Greenwood Township Road

Opinion by

Rice P. J.,

The seven assignments of error may be considered under the three heads adopted by the appellant’s counsel in their statement of the questions involved.

1. The Act of May 8, 1889, P. L. 129, fixing the number of road viewers at three, did not repeal section 3 of the Act of February 24, 1845, P. L. 52 which was extended to Columbia county by the Act of April 10, 1846, P. L. 286, and which, so far as signing the report is concerned, requires only that it be “signed by a majority of their number.” Granting, therefore, that one of the re-reviewers had neither signed nor assented to the report prior to the first day of the term to which the order was returnable, it nevertheless would have been a valid report, if filed without his signature, because, admittedly, it had been agreed to and signed by the other two viewers several days before: Springbrook Road, 64 Pa. 451. This being so, it is impossible to see how the signing of the report by the third viewer on the return day vitiated it, even if the extreme prop*551osition be conceded that a viewer’s authority to join in a report must be exercised before that time or not at all. In a case arising in Allegheny county, which was subject to the act of 1845, the supplemental report was signed by two of the viewers and a third person who had not been appointed, and yet it was sustained: Road in Springdale Twp., 91 Pa. 260. That case goes far beyond what must be decided in this in order to sustain the report. True it purports on its face to be unanimous, and it was so in fact. If the third re-reviewer gave his assent too late to be of any legal effect, still, as the presumption is that the report was filed or caused to be filed by the re-reviewers, it stands as the act of the majority, and as such is lawful and valid.

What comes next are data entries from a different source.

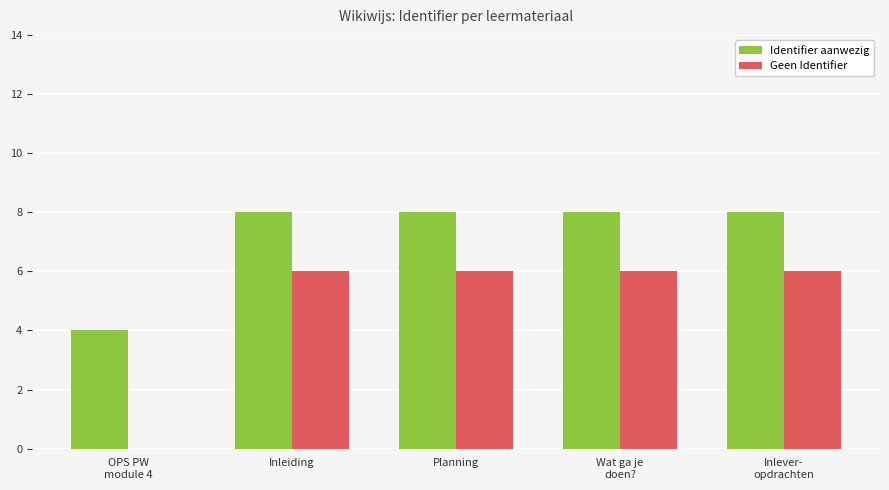

What is the difference between the Geen Identifier values at OPS PW
module 4 and Inleiding?

6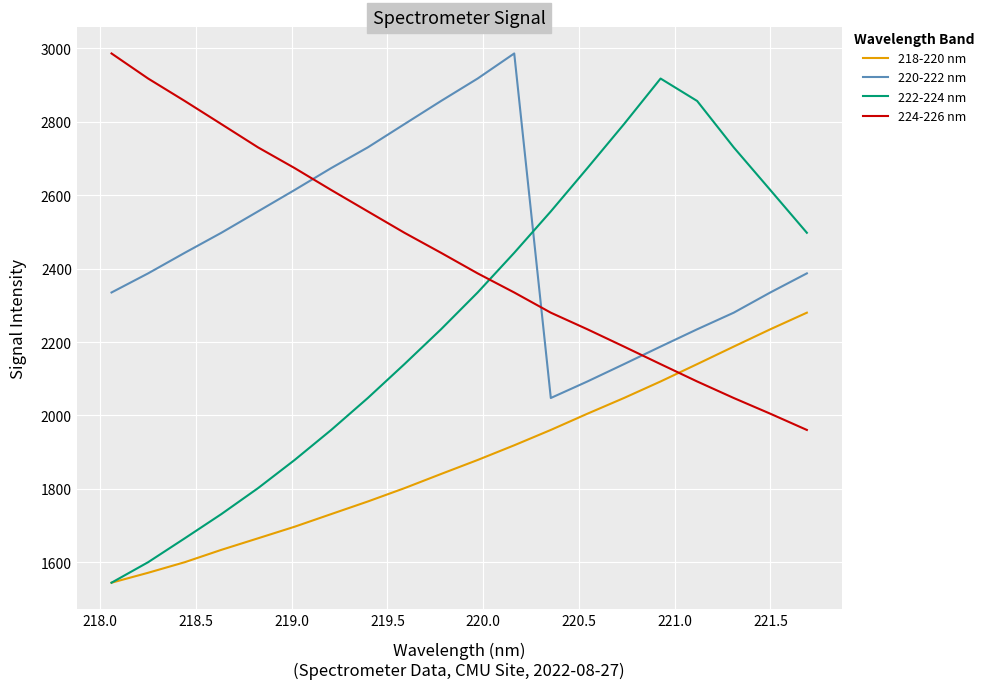

Which series has the largest range (max minus min)?

222-224 nm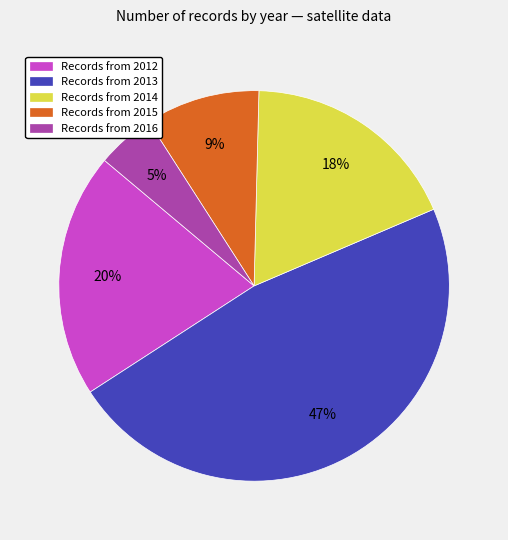

To the nearest percent, what is the difference between the largest and smallest slice percentages?

42%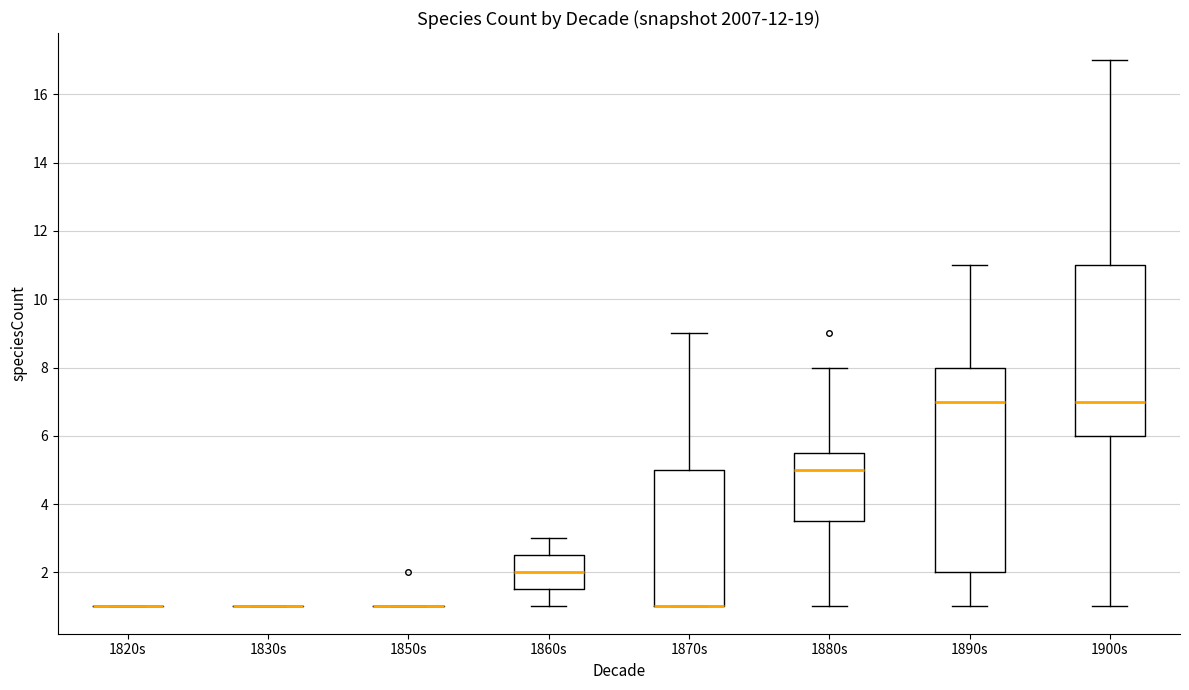

Reading left to right, transcribe this box plot: for each box, give where its median line is, the range the box spans, and where its two whiskers end, as read against the y-axis. The values are not printed on the chart, so give them approximately, as read against the axis.

1820s: box collapsed to a line at 1.0, whiskers 1.0 to 1.0
1830s: box collapsed to a line at 1.0, whiskers 1.0 to 1.0
1850s: box collapsed to a line at 1.0, whiskers 1.0 to 1.0
1860s: median 2.0, box 1.6 to 2.6, whiskers 1.0 to 3.0
1870s: median 1.0 (drawn on the box's lower edge), box 1.0 to 5.0, whiskers 1.0 to 9.0
1880s: median 5.0, box 3.6 to 5.6, whiskers 1.0 to 8.0
1890s: median 7.0, box 2.0 to 8.0, whiskers 1.0 to 11.0
1900s: median 7.0, box 6.0 to 11.0, whiskers 1.0 to 17.0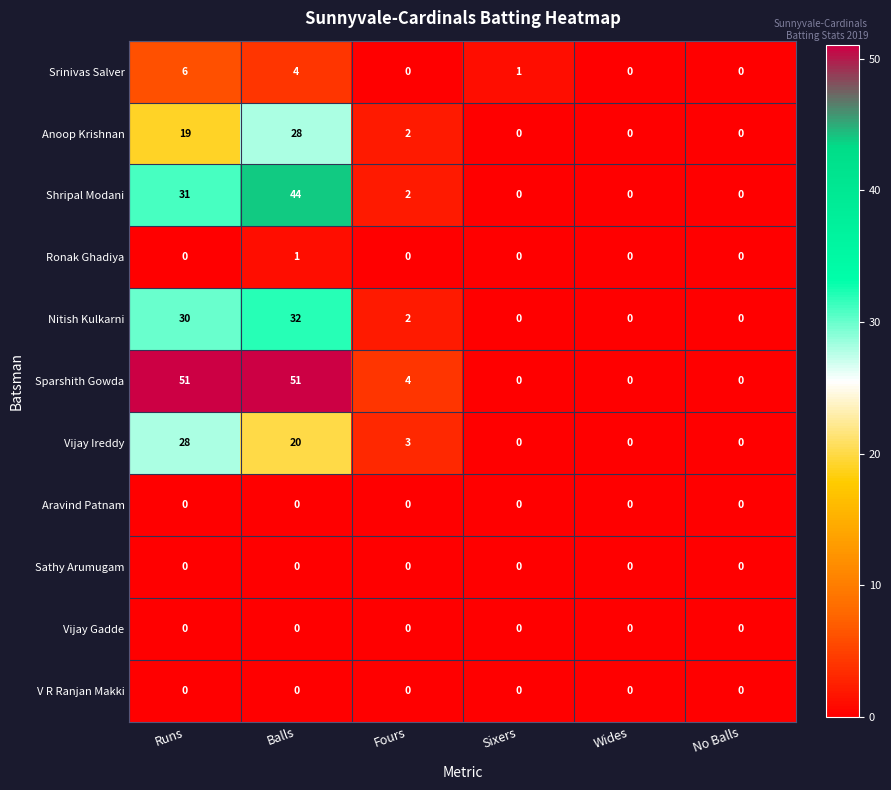

The value of Aravind Patnam at Wides is 0. True or false?

True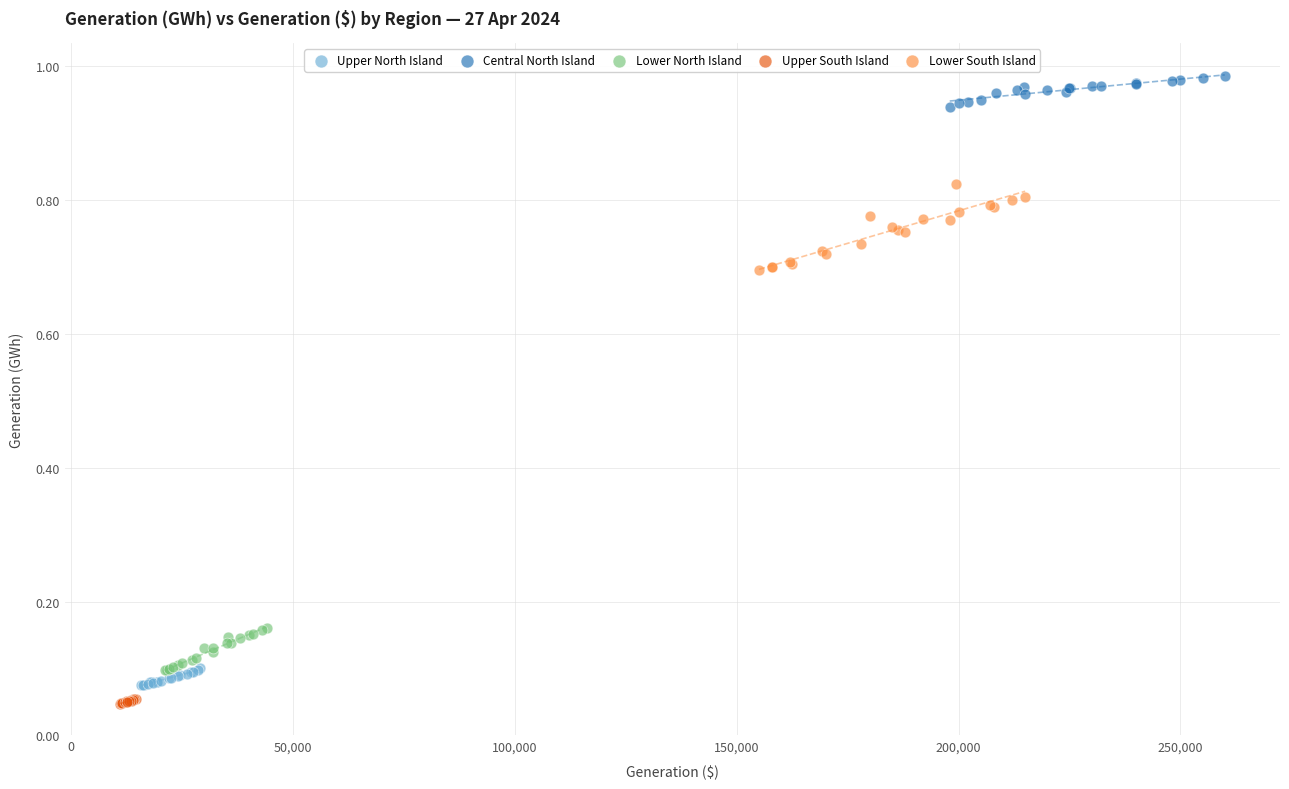

What are all the series names shown in the legend?

Upper North Island, Central North Island, Lower North Island, Upper South Island, Lower South Island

2. It is urged that the report is defective because it does not show that the re-reviewers met at the time and place designated in the notice. But as the statute does not require that this fact be specifically set forth in the report, the presumption that the viewers did their duty in that regard will prevail unless there is something on the face of their report from which an inference to the contrary may legitimately be drawn, or the fact that they did not meet at the time and place appointed be established by evidence. See Road in Springbrook, 64 Pa. 451; Road in South Abington, 109 Pa. 118; In re Melon Street, 182 Pa. 397, 406; Road in North Franklin Twp., 8 Pa. Superior Ct. 358; Road in Herrick Twp., 16 Pa. Superior Ct. 579.

After the report of the re-reviewers was presented for confirmation exceptions were filed to it and at the same time a petition was presented for a re-re-review. The court directed this petition to be filed to await the disposition of the exceptions. It is claimed that it was error to confirm the report of re-reviewers absolutely without formally disposing of the petition above referred to. To this it seems to be a sufficient answer to say that the granting of a re-re-review is discretionary with the quarter sessions and that the confirmation absolute of the report of re-reviewers was in effect a refusal of the petition. Presumably the court exercised its discretionary power in thus confirming the report.

We find no reversible error in this record; therefore all the assignments of error are overruled and the order is affirmed.